Scarleteel targets AWS Fargate and Kubernetes

Researchers have spotted a threat actor dubbed Scarleteel with new advanced capabilities that now let it target the container automation tool AWS Fargate, as well as launch DDoS-as-a-Service campaigns.

The attack showed that the threat actor had solid knowledge of AWS cloud mechanics including Elastic Compute Cloud roles, lambda serverless functions and Terraform, an open-source infrastructure as code tool that is able to automate operations on infrastructures on any kind of cloud solution.

Scarleteel launches attacks against targets in the cloud, including AWS and Kubernetes environments and aims to exploit open compute services and vulnerable applications and has continued its focus on monetary gain via cryptomining and also stealing intellectual property.

Along with stealing AWS credentials, the researchers said Scarleteel executed other attacks, including targeting Kubernetes using pen testing tools.
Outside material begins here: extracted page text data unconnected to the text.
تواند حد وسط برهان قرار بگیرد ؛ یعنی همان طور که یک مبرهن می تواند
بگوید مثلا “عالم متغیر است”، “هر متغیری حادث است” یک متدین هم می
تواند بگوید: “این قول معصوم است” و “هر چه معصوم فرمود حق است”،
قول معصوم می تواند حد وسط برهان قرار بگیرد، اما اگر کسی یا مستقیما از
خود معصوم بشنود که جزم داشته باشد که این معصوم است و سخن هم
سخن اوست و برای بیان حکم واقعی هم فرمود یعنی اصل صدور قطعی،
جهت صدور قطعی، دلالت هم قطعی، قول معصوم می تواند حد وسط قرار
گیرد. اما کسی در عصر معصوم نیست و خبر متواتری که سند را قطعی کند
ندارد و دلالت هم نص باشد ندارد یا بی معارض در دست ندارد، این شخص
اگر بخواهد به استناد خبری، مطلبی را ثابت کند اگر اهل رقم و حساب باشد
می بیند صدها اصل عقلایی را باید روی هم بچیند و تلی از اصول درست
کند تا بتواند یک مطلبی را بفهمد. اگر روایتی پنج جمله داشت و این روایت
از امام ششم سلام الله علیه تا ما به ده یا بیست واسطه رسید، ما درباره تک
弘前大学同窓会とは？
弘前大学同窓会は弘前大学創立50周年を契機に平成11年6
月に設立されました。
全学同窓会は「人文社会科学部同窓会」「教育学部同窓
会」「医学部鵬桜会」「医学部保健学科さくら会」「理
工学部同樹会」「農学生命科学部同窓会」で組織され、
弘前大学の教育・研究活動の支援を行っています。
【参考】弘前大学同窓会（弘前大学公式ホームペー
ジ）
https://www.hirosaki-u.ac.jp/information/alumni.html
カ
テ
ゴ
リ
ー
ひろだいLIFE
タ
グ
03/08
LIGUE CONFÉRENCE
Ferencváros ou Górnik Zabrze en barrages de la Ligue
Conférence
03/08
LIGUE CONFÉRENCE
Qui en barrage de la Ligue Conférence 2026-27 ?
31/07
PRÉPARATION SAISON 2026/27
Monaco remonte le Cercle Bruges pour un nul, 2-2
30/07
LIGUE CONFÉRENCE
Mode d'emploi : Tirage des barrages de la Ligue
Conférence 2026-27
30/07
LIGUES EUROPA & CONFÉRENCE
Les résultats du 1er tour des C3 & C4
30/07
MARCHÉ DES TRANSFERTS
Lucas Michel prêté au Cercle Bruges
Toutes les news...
The threat actor also downloaded and executed Pandora, a malware tied to the Mirai botnet that primarily targets IoT devices connected to the internet and is responsible for many large DDoS attacks since 2016. The researchers tie the Pandora attack to a DDoS-as-a-Service campaign, where the attacker delivers DDoS capabilities for money.

AWS Fargate is a cloud-based serverless computing product that lets organizations execute tasks without spinning up full virtual machines, and since they are serverless, they don’t have any endpoint defenses, which makes them vulnerable to credentials compromises.

Mitigations

• Container images should always come from trusted sources and constantly updated with the latest security patches.
• Unnecessary services should always be disabled so the attack surface isn’t increased.
• AWS Identity and Access Management role permissions should be carefully checked. Privileges should also be minimized, and resource limitations should be enforced.
• Multifactor authentication should be deployed for connecting to AWS accounts
• Security scanning tools should be used to identify vulnerabilities and malware in container images.
• Precise inbound and outbound policies should be deployed to limit access to only necessary tasks. AWS CloudTrail logs should be analyzed for any suspicious activity.
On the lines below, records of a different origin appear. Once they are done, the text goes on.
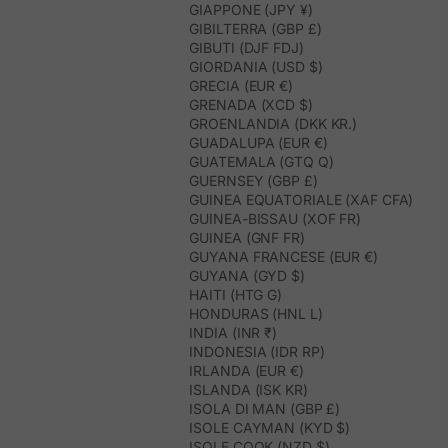
GIAPPONE (JPY ¥)
GIBILTERRA (GBP £)
GIBUTI (DJF FDJ)
GIORDANIA (USD $)
GRECIA (EUR €)
GRENADA (XCD $)
GROENLANDIA (DKK KR.)
GUADALUPA (EUR €)
GUATEMALA (GTQ Q)
GUERNSEY (GBP £)
GUINEA EQUATORIALE (XAF CFA)
GUINEA-BISSAU (XOF FR)
GUINEA (GNF FR)
GUYANA FRANCESE (EUR €)
GUYANA (GYD $)
HAITI (HTG G)
HONDURAS (HNL L)
INDIA (INR ₹)
INDONESIA (IDR RP)
IRLANDA (EUR €)
ISLANDA (ISK KR)
ISOLA DI MAN (GBP £)
ISOLE CAYMAN (KYD $)
ISOLE COOK (NZD $)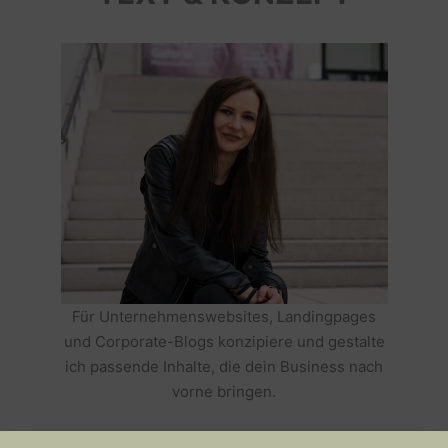
Für Unternehmenswebsites, Landingpages
und Corporate-Blogs konzipiere und gestalte
ich passende Inhalte, die dein Business nach
vorne bringen.
HOLE DIR TEXTE, DIE DEIN BUSINESS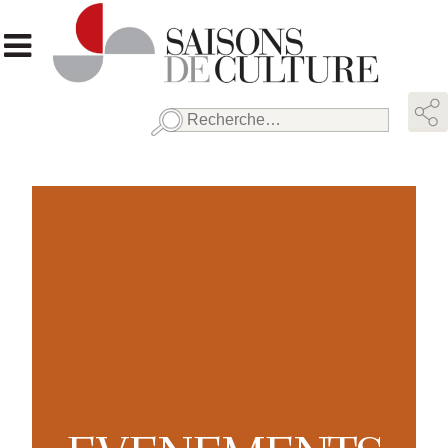
Rechercher :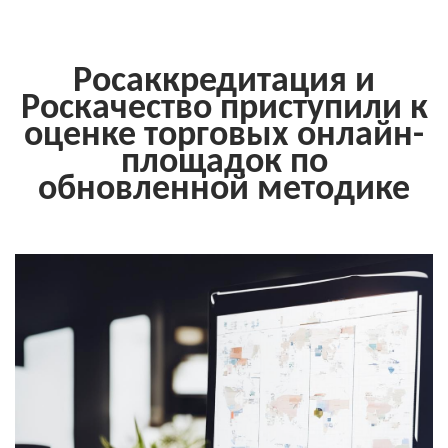
Росаккредитация и
Роскачество приступили к
оценке торговых онлайн-
площадок по
обновленной методике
The SCARLETEEL actors continue to operate against targets in the cloud, including AWS and Kubernetes. They have enhanced their toolkit to include multiple new tools and a new C2 infrastructure, making detection more difficult. Their preferred method of entry is the exploitation of open compute services and vulnerable applications. There is a continued focus on monetary gain via crypto mining, but as we saw in the previous report, intellectual property is still a priority.

Defending against a threat like SCARLETEEL requires multiple layers of defense. Runtime threat detection and response is critical to understanding when an attack has occurred, but with tools like vulnerability management, CSPM, and CIEM, these attacks could be prevented. Missing any of these layers could open up an organization to a significant financial risk.